Optional: Panel Overview Data
Key Concepts
Visit Attribution
Uses POI geometry without dwell time filtering. Tested against 1,500 publicly traded tickers and credit card transaction counts.
Determining Home Location
Computed by analyzing time spent in each building and selecting the most frequented.
SpendView v1.1
Credit and debit card transaction data sourced from over 120 million cards, representing an active user panel of about 40 million users (15% of the US population).
Validated Against Ground Truth
Our spend data closely tracks published company revenue, as demonstrated in Figure 1 below comparing Advan SpendView data against Chipotle's reported financials.

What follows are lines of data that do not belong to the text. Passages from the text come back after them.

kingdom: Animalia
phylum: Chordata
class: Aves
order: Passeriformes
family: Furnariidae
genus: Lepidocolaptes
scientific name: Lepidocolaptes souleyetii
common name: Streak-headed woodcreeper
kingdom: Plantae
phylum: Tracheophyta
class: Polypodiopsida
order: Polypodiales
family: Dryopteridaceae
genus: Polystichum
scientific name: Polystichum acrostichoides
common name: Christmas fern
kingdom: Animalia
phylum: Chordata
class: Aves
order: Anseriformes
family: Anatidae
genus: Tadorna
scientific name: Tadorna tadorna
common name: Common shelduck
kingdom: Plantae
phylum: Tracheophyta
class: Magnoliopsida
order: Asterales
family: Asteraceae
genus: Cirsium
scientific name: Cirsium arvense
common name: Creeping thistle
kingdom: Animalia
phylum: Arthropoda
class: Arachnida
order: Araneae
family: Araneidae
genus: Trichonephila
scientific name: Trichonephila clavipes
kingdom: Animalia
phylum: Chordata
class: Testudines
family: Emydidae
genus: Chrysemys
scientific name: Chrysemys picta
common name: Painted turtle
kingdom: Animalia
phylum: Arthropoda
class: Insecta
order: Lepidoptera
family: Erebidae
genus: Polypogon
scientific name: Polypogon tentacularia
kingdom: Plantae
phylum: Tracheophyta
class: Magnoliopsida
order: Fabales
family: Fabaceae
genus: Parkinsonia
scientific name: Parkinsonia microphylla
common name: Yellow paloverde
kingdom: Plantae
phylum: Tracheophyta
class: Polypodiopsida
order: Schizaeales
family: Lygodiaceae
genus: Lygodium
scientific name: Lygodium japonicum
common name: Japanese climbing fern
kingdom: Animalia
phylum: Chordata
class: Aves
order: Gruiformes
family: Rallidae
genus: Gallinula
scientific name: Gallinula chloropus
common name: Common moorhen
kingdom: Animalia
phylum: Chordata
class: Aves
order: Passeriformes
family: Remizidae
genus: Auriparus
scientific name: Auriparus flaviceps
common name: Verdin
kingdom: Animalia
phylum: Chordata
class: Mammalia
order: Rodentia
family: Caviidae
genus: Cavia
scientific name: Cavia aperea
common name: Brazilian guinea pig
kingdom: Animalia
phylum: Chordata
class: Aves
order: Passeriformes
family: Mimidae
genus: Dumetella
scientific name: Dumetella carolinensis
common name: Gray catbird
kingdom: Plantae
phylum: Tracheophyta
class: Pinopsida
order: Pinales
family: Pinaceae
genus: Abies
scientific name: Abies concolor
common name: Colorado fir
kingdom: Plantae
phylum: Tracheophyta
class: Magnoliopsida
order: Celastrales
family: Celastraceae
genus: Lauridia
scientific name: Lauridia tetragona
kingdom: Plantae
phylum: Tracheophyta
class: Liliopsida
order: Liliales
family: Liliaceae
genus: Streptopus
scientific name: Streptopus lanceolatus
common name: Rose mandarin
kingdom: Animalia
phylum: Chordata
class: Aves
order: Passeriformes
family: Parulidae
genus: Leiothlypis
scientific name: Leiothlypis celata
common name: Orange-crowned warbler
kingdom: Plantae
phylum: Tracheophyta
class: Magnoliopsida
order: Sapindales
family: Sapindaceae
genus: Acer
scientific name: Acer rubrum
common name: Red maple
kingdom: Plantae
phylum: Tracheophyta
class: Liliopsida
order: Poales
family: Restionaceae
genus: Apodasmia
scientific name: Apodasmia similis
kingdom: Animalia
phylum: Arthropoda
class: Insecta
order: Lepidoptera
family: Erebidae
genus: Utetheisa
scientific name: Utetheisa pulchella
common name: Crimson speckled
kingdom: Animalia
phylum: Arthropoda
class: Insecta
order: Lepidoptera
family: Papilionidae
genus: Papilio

Figure 1: Advan Chipotle Spend vs Chipotle published Revenue on a year-over-year basis. The strong correlation demonstrates the accuracy and reliability of SpendView data.
5,000+ Brands
Large coverage, growing monthly.
Online & Brick-and-Mortar
Differentiates transaction channels.
Stable Panel
Largest available, consistent over time.
7+ Years History
From 1/1/2019, including pre-Covid.
Data by Brand, Period, and Customer Home Area
| Field | Description | Type | Example |
|---|---|---|---|
| period_type | D (daily), W (weekly), M (monthly), Q (quarterly), Y (yearly), YTD, TTM. | String | M |
| start_dt / end_dt | Period dates in YYYY-MM-DD format. end_dt is day after last day. | String | 2024-11-01 |
| brand_name | The name of the brand. | String | WEGMANS |
| area name | Customer residence area: zip, DMA, division, region, city, county, MSA, state_code. | String | 92341 |
| channel | A (ALL), O (ONLINE), or B (Brick and Mortar). | String | ALL |
| spend | Estimated amount spent. | Float | $5,057,959.34 |
| trans_count | Estimated number of transactions ("card swipes"). | Integer | 74,749 |
| customers | Estimated number of customers. | Integer | 65,684 |
| spend_N / trans_count_N | Spend/transactions by basket size. N: 6, 10, 14, 16, 25, 50, 75, 100, 150, 200, 250, 500, 1000, 10000. | Float / Int | $53,335.67 |
Data removed for privacy if fewer than 5 actual cards used. Use data aggregated to your desired level.
Data by SectorSeparate License
Sector data by NAICS and SIC codes. Same structure as brand data with sector_type and sector fields instead of brand_name.
Ranking DataSeparate License
Ranking of brands within sectors by spend, transactions, customers, basket size, and frequency.
| Field | Description | Type |
|---|---|---|
| spend | Ranking of amount spent (1 = highest) | Integer |
| trans_count | Ranking of transaction count | Integer |
| customers | Ranking of customer count | Integer |
| avg_basket | Ranking of average basket size | Integer |
| frequency | Ranking of spend frequency in period | Integer |
| sector_cnt | Number of brands in this sector | Integer |
Production Data Delivery
Files produced weekly (Wednesdays) and deposited in AWS:
s3://advan-spendview-brand-customer-period-us-east1/
s3://advan-spendview-sector-customer-period-us-east1/
s3://advan-spendview-rank-customer-period-us-east1/
_SUCCESS_WEEKLY_YYYYMMDD file indicates all period files are ready.